Source extract:
··········
S³Net: Innovating Stereo Matching and Semantic Segmentation with a Single-Branch Semantic Stereo Network in Satellite Epipolar Imagery

Abstract

Stereo matching and semantic segmentation are significant tasks in binocular satellite 3D reconstruction. However, previous studies primarily view these as independent parallel tasks, lacking an integrated multitask learning framework. This work introduces a solution, the Single-branch Semantic Stereo Network (S³Net), which innovatively combines semantic segmentation and stereo matching using Self-Fuse and Mutual-Fuse modules. Unlike preceding methods that utilize semantic or disparity information independently, our method identifies and leverages the intrinsic link between these two tasks, leading to a more accurate understanding of semantic information and disparity estimation. Comparative testing on the US3D dataset proves the effectiveness of our S³Net. Our model improves the mIoU in semantic segmentation from 61.38 to 67.39, and reduces the D1-Error and average endpoint error (EPE) in disparity estimation from 10.051 to 9.579 and 1.439 to 1.403 respectively, surpassing existing competitive methods. Our codes are available at: https://github.com/CVEO/S3Net.

Index Terms— Stereo matching, semantic segmentation, disparity estimation, deep learning

1 Introduction

Stereo matching, also known as disparity estimation, uses corrected epipolar images (binocular images) to determine depth information for 3D reconstruction and environmental perception. This is achieved by calculating the horizontal pixel offset of tie-points [1]. Various deep networks for image disparity estimation have achieved desirable results on RGB images, thanks to the rapid development of deep learning. However, these methods are susceptible to the data distribution of binocular images, which may result in training instability and confusion in disparity estimation. This limits their application in binocular or multi-view stereo satellite images [2].
··········
What you need to do:
1/ Please rewrite a passage of the S³Net paper, beginning at the words "Stereo matching, also" and stopping after "satellite images [2].", with "tie-points" replaced by "corresponding points".
2/ Answer these questions from the S³Net paper:
(a) On which dataset was the comparative testing done?
(b) From what value to what value did the model raise the mIoU in semantic segmentation?
(c) According to the introduction, what calculation achieves the depth determination in stereo matching?
The saved entries play no part in this work.

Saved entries
··········
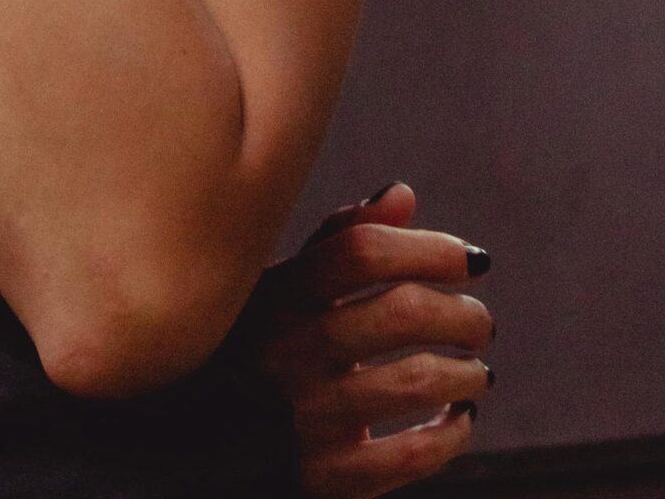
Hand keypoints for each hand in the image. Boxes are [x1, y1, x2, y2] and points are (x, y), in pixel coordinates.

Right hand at [230, 183, 492, 495]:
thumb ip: (335, 241)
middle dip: (463, 313)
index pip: (363, 251)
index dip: (431, 248)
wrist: (183, 449)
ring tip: (476, 370)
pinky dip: (452, 434)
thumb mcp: (271, 291)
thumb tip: (403, 193)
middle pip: (402, 310)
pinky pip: (410, 454)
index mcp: (274, 294)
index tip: (473, 259)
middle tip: (481, 322)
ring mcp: (303, 418)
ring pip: (417, 380)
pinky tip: (459, 419)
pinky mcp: (321, 479)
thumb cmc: (243, 352)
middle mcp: (286, 350)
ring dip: (466, 371)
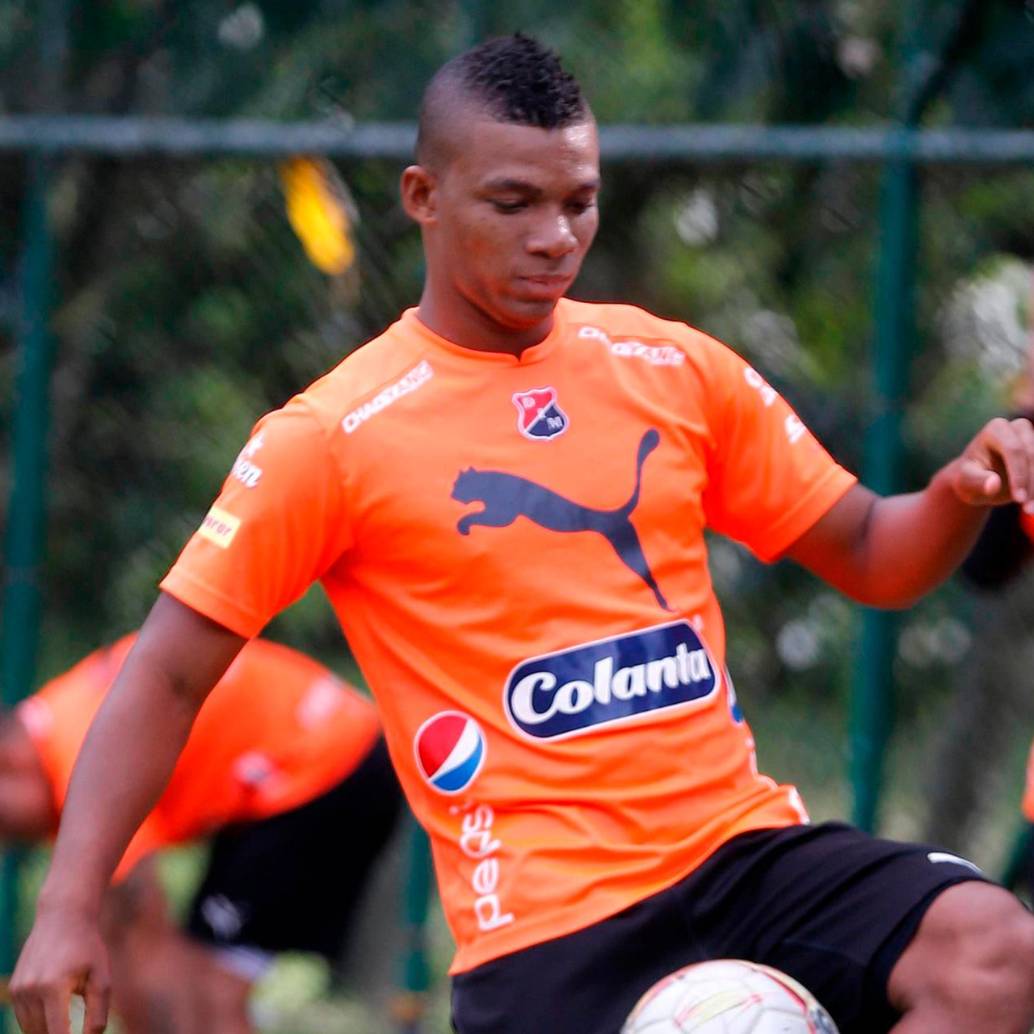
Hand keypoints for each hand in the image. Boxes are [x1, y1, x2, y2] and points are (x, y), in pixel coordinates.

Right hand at [11, 904, 110, 1033]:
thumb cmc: (88, 947)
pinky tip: (55, 1010)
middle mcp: (31, 990)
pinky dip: (38, 1020)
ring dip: (47, 1031)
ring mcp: (19, 989)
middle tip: (73, 1030)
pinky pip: (24, 1017)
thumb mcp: (102, 976)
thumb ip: (98, 1012)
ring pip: (30, 1029)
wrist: (63, 916)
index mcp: (54, 987)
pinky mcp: (14, 988)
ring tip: (66, 1021)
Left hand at [951, 417, 1033, 509]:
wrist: (980, 479)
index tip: (1019, 499)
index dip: (1019, 475)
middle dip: (1033, 485)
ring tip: (1031, 511)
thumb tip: (994, 484)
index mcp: (996, 429)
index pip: (1014, 450)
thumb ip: (978, 481)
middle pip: (1033, 456)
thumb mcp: (966, 482)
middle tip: (1028, 510)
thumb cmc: (969, 478)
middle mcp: (1019, 428)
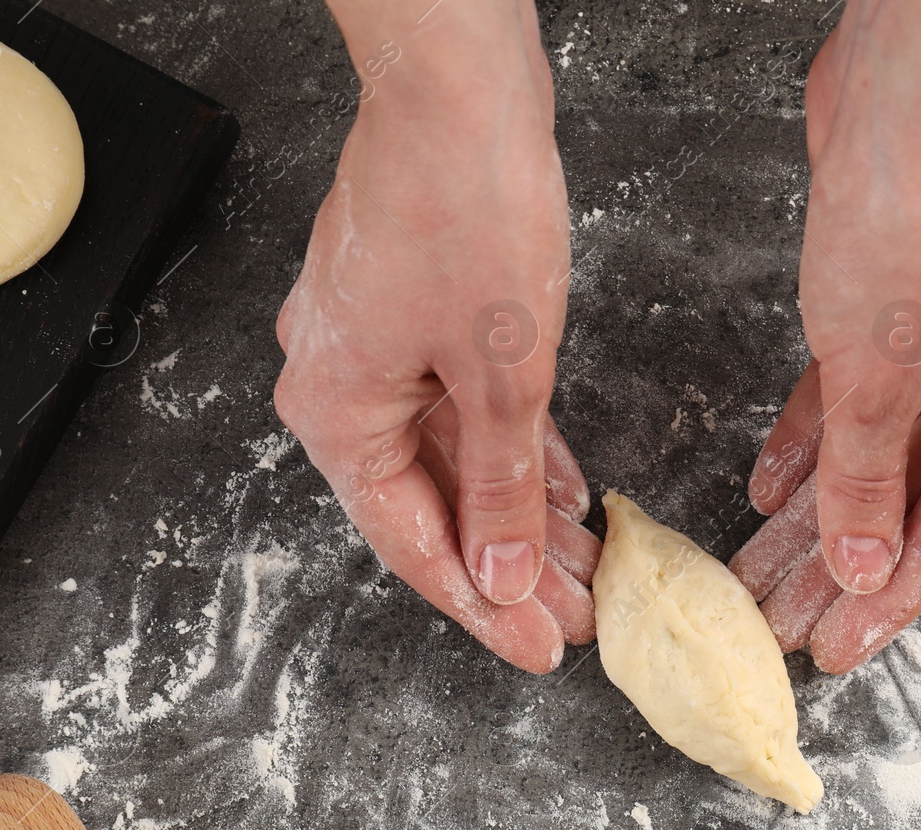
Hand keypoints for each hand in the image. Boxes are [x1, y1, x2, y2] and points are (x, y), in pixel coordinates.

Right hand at [274, 4, 596, 672]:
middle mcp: (340, 385)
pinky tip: (564, 491)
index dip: (483, 606)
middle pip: (433, 506)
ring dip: (519, 511)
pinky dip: (514, 450)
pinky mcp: (414, 315)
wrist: (458, 88)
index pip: (412, 542)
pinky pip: (463, 408)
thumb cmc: (466, 210)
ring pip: (455, 459)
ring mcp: (374, 348)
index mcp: (335, 411)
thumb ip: (501, 483)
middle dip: (511, 564)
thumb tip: (502, 571)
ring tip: (586, 564)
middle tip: (579, 617)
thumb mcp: (501, 372)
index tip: (540, 650)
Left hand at [731, 4, 920, 673]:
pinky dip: (814, 440)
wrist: (910, 94)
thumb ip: (865, 479)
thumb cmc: (918, 225)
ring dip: (816, 512)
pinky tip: (768, 487)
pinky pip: (856, 402)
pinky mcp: (901, 318)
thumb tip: (861, 564)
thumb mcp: (878, 377)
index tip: (832, 651)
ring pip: (877, 456)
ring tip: (756, 573)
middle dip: (836, 566)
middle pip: (908, 504)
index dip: (884, 602)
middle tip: (777, 625)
··········
Solutions by task:
1/
Stereo matching, also known as disparity estimation, uses corrected epipolar images (binocular images) to determine depth information for 3D reconstruction and environmental perception. This is achieved by calculating the horizontal pixel offset of corresponding points [1]. Various deep networks for image disparity estimation have achieved desirable results on RGB images, thanks to the rapid development of deep learning. However, these methods are susceptible to the data distribution of binocular images, which may result in training instability and confusion in disparity estimation. This limits their application in binocular or multi-view stereo satellite images [2].

2/
(a) The US3D dataset.
(b) From 61.38 to 67.39.
(c) Calculating the horizontal pixel offset of tie-points.